| Trecho do texto |
>>
Proj Dec Legis Senado nº 244/2011 Susta efeitos Res nº 2 do Cons Cur da EBC,de autoria do Sen Lindbergh Farias

SENADO FEDERAL
(*) PROJETO DE DECRETO LEGISLATIVO
Nº 244, DE 2011
Susta os efeitos da Resolução nº 2, de 2011, do
Conselho Curador da Empresa Brasil de
Comunicação - EBC, que “dispõe sobre os
programas de cunho religioso nos veículos da EBC”.

O CONGRESSO NACIONAL decreta:
Art. 1º. Ficam sustados os efeitos da Resolução nº 2, de 2011, do Conselho Curador da Empresa Brasil de Comunicação – EBC –, que “dispõe sobre os programas de cunho religioso nos veículos da EBC”.
Art. 2º Este Decreto Legislativo entra em vigor na data de sua publicação.
<<
| Listagem de dados |
>>
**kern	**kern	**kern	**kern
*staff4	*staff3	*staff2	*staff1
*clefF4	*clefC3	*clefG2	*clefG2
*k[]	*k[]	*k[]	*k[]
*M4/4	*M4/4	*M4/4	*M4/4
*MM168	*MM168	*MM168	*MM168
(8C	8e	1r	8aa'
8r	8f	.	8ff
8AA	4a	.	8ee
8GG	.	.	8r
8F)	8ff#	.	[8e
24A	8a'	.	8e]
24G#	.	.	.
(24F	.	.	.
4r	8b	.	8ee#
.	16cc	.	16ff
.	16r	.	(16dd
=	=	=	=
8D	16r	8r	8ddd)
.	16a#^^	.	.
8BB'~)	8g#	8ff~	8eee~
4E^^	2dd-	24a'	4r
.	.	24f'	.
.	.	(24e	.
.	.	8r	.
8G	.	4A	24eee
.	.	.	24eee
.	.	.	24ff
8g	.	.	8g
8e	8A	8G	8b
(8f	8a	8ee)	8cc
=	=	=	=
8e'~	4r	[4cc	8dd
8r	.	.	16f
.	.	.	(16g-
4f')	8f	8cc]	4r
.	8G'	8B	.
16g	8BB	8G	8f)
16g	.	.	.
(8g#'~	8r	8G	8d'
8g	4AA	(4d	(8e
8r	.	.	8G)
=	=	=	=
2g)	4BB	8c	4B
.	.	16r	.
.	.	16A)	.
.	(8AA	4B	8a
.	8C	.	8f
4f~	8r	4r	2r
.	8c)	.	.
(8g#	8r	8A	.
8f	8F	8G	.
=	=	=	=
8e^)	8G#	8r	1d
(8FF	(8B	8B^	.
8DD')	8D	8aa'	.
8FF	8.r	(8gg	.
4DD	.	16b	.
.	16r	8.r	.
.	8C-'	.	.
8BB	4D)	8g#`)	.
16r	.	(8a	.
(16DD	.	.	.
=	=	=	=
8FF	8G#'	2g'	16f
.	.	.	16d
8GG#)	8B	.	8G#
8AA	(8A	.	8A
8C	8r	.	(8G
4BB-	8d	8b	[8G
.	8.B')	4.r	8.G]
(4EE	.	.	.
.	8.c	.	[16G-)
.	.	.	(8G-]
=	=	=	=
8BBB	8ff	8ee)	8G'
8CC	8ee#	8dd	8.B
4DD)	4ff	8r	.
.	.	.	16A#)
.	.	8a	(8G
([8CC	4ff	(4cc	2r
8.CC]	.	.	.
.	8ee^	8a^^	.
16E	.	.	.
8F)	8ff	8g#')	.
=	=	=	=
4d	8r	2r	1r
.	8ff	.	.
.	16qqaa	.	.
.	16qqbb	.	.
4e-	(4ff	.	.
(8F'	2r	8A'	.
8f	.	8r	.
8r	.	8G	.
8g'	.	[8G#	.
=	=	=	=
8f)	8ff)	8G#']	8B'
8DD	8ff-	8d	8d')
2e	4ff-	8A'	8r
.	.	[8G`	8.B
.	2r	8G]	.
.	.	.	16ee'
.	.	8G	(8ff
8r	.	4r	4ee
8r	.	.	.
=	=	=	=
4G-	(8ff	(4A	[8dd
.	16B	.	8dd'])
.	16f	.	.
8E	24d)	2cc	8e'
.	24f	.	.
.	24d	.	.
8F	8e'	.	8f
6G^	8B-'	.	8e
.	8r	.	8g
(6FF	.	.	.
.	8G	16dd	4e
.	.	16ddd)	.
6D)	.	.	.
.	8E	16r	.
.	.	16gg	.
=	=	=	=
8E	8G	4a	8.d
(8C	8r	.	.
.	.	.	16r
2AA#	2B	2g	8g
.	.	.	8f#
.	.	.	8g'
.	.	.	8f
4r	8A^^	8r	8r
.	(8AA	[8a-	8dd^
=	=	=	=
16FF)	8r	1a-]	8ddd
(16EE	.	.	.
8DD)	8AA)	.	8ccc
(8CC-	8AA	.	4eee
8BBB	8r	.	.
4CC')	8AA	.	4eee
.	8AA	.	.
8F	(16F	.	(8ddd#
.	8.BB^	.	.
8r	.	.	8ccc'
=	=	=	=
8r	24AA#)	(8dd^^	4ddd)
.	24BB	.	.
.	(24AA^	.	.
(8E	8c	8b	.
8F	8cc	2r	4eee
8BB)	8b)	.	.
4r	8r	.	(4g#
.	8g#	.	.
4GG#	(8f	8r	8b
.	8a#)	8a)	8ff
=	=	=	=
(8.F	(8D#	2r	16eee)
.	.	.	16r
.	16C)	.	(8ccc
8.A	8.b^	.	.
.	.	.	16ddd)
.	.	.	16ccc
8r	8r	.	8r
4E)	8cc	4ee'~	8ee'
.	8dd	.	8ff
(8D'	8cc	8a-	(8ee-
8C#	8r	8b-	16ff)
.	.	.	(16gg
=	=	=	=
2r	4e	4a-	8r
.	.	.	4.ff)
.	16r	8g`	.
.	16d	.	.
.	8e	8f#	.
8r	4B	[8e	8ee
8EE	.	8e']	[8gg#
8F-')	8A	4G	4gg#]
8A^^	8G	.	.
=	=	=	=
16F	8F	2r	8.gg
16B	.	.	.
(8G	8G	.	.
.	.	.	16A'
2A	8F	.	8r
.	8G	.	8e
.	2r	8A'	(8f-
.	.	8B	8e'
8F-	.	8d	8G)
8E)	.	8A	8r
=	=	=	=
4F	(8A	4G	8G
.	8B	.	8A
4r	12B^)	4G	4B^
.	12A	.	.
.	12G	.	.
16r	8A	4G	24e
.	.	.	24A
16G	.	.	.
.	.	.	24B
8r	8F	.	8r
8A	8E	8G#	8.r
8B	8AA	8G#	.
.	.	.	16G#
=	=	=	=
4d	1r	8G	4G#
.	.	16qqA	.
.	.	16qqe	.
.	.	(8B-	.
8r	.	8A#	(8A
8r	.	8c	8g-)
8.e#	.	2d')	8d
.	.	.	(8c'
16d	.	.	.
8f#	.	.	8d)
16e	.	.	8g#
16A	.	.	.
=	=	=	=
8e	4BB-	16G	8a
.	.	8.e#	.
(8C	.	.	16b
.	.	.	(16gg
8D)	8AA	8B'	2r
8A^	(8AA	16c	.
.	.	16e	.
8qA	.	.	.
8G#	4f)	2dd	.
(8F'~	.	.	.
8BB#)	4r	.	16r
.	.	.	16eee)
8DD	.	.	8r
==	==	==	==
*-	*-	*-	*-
<<
>>
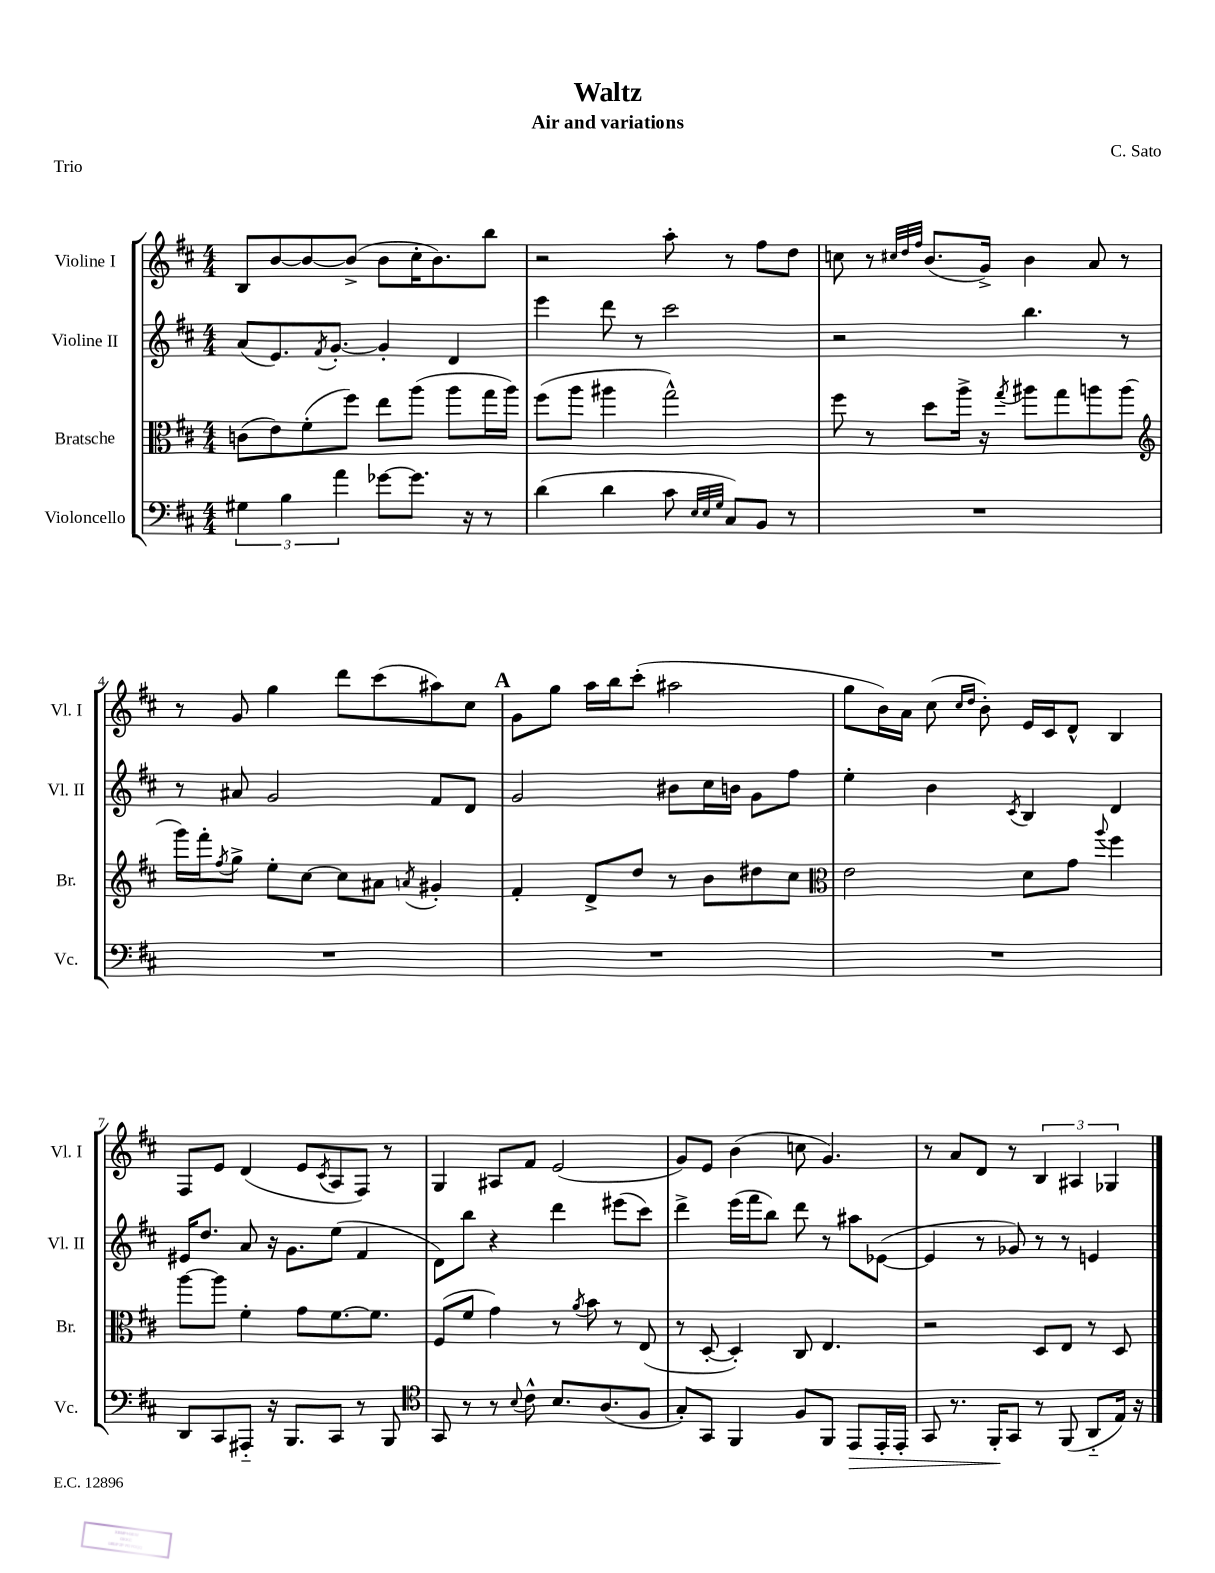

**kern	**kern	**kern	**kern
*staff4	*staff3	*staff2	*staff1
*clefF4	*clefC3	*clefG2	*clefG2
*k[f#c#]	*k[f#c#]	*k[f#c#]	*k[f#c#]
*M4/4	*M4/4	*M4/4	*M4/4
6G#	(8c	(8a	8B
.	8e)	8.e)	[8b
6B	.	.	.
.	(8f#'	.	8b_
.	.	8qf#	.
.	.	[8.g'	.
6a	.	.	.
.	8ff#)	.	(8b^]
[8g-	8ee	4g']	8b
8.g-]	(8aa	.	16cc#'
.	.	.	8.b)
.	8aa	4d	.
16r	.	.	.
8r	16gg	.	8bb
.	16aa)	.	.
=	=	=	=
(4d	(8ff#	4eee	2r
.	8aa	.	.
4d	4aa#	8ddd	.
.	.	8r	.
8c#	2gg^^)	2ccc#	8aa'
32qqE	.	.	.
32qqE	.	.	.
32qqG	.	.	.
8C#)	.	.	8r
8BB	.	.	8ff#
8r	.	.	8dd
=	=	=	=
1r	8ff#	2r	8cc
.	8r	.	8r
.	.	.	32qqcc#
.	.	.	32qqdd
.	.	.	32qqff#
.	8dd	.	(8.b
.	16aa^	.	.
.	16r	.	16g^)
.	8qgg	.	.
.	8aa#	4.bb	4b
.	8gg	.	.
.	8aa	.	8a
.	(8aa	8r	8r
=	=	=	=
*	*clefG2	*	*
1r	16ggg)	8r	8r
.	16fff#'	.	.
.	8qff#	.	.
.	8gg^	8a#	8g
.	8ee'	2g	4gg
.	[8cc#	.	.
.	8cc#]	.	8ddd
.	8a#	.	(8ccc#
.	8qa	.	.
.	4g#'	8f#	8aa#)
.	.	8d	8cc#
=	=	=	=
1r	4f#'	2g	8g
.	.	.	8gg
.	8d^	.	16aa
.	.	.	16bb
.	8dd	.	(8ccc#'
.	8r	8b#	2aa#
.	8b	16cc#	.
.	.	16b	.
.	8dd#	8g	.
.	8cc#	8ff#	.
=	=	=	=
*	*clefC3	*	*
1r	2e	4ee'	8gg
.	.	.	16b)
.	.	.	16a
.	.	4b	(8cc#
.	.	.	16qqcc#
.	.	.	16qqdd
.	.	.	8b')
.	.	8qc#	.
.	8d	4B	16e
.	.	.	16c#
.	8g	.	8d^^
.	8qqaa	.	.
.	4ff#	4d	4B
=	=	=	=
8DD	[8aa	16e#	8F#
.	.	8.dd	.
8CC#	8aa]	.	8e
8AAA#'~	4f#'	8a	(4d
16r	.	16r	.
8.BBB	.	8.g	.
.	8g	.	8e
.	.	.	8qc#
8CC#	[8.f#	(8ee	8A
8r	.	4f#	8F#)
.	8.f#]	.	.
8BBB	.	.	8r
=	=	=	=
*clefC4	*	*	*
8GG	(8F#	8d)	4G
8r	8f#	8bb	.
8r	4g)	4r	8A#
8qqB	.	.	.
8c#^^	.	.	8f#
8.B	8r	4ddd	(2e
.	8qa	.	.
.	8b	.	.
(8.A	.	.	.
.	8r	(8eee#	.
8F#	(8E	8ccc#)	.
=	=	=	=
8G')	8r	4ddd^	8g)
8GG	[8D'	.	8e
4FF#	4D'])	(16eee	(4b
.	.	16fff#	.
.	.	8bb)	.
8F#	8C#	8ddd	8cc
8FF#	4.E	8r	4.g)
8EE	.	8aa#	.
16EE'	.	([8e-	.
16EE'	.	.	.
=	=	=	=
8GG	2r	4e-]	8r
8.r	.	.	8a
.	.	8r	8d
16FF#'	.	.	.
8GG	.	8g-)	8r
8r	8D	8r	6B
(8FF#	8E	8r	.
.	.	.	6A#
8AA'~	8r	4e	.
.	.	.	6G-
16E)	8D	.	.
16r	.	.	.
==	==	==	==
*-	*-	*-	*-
<<
| O que fazer |
Cada afirmação a seguir concorda com o projeto de decreto? Responda sim ou não e cite literalmente as palavras do projeto de decreto que decidem.
1. O projeto de decreto tem o número 244 e é de 2011.
2. O decreto entra em vigor trinta dias após a publicação.
3. A resolução sustada trata de programas de cunho religioso nos veículos da EBC.
As linhas não têm relação com o projeto de decreto.

| Solução escrita |
1. Sim: "Nº 244, DE 2011".
2. Não: "Este Decreto Legislativo entra em vigor na data de sua publicação."
3. Sim: "dispõe sobre os programas de cunho religioso nos veículos da EBC".